Stored data entries
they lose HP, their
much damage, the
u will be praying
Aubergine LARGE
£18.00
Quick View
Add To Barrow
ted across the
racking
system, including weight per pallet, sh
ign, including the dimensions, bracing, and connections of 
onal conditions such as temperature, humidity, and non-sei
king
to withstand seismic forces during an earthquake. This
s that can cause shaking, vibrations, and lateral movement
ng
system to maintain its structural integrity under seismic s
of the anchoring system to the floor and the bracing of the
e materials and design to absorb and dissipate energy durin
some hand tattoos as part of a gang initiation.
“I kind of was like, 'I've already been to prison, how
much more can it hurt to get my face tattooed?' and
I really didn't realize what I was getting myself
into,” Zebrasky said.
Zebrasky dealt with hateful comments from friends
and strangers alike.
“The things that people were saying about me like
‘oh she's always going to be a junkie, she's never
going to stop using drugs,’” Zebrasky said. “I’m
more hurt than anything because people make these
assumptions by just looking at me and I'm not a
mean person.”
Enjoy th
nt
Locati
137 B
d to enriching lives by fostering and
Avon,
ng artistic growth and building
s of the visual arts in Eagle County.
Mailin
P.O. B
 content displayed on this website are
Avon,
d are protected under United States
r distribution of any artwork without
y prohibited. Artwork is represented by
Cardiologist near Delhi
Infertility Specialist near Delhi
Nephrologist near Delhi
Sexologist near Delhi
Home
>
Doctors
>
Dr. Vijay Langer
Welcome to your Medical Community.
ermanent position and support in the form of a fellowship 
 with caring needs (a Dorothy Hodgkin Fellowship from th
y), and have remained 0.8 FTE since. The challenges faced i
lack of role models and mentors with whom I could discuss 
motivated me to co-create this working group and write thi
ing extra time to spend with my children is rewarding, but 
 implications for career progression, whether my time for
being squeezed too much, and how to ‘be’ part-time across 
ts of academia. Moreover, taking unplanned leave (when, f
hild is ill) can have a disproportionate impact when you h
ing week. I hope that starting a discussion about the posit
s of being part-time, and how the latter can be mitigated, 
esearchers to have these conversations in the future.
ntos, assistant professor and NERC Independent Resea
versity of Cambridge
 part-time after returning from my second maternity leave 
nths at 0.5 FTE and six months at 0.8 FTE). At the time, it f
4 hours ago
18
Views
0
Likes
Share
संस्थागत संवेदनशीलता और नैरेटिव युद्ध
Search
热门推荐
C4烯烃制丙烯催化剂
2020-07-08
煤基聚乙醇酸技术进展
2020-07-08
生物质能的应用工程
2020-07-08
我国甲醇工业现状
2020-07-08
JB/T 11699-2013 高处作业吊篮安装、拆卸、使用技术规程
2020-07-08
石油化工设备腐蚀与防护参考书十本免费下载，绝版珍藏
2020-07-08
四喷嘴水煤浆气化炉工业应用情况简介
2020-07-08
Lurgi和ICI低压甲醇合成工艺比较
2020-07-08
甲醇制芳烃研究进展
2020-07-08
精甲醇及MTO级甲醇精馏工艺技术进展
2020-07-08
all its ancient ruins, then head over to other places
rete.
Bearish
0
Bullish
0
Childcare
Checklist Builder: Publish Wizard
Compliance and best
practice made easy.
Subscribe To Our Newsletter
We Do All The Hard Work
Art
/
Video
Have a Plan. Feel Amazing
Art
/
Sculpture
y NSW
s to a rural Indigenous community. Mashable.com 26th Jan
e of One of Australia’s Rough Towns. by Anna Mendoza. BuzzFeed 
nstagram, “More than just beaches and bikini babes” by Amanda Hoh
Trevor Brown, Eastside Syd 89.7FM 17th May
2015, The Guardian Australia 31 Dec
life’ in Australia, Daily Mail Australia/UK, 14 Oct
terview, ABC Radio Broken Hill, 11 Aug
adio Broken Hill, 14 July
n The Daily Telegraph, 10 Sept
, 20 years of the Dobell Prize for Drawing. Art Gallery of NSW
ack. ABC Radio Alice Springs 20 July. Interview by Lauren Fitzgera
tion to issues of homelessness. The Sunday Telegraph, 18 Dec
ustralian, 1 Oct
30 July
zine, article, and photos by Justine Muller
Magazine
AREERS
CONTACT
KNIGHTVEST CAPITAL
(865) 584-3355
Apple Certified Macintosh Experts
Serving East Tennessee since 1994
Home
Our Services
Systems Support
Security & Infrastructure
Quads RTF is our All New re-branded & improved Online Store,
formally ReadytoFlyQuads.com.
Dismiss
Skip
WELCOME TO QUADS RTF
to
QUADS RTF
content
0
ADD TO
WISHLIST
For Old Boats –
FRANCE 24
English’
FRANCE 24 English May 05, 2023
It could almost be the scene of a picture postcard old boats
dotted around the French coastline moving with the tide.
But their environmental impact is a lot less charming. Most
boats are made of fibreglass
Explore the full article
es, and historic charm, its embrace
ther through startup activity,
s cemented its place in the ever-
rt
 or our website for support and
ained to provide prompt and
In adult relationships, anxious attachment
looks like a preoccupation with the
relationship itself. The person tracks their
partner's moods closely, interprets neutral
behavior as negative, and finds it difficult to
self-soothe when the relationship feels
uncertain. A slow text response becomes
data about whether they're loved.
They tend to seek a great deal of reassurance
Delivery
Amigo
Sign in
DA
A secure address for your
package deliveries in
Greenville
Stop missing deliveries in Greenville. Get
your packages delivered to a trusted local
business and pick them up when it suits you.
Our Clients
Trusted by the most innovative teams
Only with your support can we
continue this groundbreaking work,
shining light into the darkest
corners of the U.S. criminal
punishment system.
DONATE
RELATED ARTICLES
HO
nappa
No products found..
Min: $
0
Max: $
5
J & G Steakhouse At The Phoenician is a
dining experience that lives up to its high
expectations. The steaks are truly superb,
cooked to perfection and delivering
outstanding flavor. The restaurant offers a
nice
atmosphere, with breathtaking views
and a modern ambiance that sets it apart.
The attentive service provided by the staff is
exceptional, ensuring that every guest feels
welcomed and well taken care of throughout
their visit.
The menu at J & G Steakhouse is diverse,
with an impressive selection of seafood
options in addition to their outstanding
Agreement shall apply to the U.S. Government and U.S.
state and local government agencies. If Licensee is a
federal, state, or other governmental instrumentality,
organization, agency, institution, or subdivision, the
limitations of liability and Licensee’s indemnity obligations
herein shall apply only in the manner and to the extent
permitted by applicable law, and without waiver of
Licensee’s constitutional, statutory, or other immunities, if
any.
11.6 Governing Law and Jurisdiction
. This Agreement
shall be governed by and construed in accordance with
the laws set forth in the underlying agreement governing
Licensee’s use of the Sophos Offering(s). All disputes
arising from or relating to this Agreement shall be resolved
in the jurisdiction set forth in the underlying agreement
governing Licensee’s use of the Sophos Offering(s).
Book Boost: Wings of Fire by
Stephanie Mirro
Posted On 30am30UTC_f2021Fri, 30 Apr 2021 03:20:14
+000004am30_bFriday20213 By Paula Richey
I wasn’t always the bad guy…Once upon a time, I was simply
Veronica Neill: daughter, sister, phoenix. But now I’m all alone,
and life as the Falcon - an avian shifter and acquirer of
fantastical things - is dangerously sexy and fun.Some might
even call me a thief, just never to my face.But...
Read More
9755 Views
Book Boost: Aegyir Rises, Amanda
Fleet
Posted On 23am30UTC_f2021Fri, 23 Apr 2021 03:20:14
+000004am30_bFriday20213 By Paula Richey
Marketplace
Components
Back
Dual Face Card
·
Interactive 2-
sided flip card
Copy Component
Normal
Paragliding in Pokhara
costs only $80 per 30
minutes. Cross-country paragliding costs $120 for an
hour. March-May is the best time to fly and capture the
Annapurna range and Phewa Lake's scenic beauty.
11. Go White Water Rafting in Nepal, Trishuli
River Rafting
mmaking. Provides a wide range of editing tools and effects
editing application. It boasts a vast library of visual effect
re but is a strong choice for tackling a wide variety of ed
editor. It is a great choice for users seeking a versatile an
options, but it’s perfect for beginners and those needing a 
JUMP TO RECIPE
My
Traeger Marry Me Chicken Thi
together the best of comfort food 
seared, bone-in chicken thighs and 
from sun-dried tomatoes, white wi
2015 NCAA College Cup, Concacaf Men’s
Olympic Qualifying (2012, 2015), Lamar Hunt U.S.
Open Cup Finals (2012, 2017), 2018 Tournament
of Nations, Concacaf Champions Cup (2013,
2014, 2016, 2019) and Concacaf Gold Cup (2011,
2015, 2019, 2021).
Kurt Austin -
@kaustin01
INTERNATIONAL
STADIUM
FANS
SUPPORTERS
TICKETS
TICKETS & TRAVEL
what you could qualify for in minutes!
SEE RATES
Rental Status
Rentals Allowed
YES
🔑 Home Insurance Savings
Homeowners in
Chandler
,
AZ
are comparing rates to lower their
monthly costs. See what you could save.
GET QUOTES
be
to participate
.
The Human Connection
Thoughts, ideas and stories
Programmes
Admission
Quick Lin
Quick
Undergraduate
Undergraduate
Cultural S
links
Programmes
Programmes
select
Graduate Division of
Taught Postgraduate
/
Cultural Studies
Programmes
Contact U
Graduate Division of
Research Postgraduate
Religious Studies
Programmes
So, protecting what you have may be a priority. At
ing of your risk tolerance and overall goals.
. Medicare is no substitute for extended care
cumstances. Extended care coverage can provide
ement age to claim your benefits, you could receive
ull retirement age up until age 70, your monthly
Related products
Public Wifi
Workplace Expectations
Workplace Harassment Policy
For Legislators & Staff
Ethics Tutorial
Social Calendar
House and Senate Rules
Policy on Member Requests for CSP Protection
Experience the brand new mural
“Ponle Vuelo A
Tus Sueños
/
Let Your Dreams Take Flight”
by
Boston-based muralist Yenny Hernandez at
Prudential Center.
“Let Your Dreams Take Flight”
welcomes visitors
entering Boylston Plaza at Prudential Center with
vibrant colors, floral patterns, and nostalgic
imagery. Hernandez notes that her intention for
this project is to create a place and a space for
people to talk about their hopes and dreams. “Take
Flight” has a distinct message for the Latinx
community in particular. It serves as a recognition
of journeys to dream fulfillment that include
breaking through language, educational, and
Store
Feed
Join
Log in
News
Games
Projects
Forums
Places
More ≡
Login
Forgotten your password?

Request
Starting with the line with "much more can" above and going on through the line with "more hurt than", transcribe every line exactly, both ends included, and add nothing.

Task answer
much more can it hurt to get my face tattooed?' and
I really didn't realize what I was getting myself
into,” Zebrasky said.
Zebrasky dealt with hateful comments from friends
and strangers alike.
“The things that people were saying about me like
‘oh she's always going to be a junkie, she's never
going to stop using drugs,’” Zebrasky said. “I’m
more hurt than anything because people make these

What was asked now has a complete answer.